When the Mogs are airborn again, Marek (revealing himself to be a sort of human, rather than a wolf) turns on the remaining inhabitants of his ship and explains what’s going on. He and Shay’s parents come from a land called Loruna, whose elite inhabitants, Thrushes, of which Marek is one, are obsessed with genetic purity to the point where they are slowly dying out from genetic diseases. They send out Mogs containing specially selected human boys from Loruna, who they then train in secret to pick out girls from the distant villages. These girls are then killed and incorporated into the genes of the Thrushes.
Vella, who as established is not one for being consumed by monsters, constructs a bomb to “kill Mog Chothra.” When Alex’s ship collides with the other, the characters convene to melt its reactor too. They all jump to safety, thanks to Grabbin’ Gary, who, ever the trooper, goes down with the ships in a hilariously tragic death scene.
He died as he lived: only ever grabbing the one damn thing.
Toward the end, the game is rather exposition-dense and tends to be a bit more confusing than its simple setup implies. I can completely understand why a lot of players felt the latter half didn’t live up to the expectations of the first, especially given the length of time between them. The game was written to be a full experience with a turning point in the middle, and temporally isolating its halves was probably not ideal. As in the game itself, halves are best made whole.

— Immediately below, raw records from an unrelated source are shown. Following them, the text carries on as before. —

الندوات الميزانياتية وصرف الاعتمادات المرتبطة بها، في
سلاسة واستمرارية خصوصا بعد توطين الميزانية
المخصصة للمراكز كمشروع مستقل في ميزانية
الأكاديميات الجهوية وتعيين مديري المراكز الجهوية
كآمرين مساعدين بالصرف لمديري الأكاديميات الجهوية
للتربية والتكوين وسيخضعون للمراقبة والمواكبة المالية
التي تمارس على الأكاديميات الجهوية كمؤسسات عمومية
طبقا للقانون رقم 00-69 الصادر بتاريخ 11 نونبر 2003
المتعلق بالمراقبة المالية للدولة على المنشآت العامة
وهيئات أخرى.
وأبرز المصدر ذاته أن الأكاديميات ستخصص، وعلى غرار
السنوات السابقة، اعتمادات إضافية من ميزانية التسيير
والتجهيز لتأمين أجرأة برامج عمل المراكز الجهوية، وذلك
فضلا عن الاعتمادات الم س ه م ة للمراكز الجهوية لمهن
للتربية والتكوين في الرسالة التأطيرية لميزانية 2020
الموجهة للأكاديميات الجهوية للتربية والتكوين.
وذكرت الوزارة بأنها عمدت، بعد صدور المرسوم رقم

Nonetheless, I happened to play it all at once, so I don’t think this effect was quite as pronounced for me, and I ended up liking it quite a bit all the way through the end.
I usually dislike absurd plot twists, and hypocrite that I am, I just got through putting Westworld through the wringer for this very thing. The reason it works in Broken Age (you know, aside from the petty bit where I just like Broken Age more on the whole) is that the twists are humorous. Just a little bit of levity can make a big difference, in this case, for the better. Humor offers the audience a chance to see the plot twists as unnecessary by design, so as long as the audience isn’t expecting something more serious in their place, comedic twists can progress the plot without feeling tedious. This wouldn’t work without the pre-established comedic tone, which is present throughout the game whether you explore its side paths or not. Perhaps that added to the overall disappointment in Act Two, as the particular sardonic and absurd comedy of the first half is somewhat essential to making the second land.
Regardless, it’s a cute little game, and if you need a laugh or something to brighten your day, it’ll satisfy.
It will also give you the most infuriating headache over a knot-based-description puzzle you will ever experience. So, you know, walkthroughs are fair game. Just don’t overlook the dialogue options while you’re trying to get through it.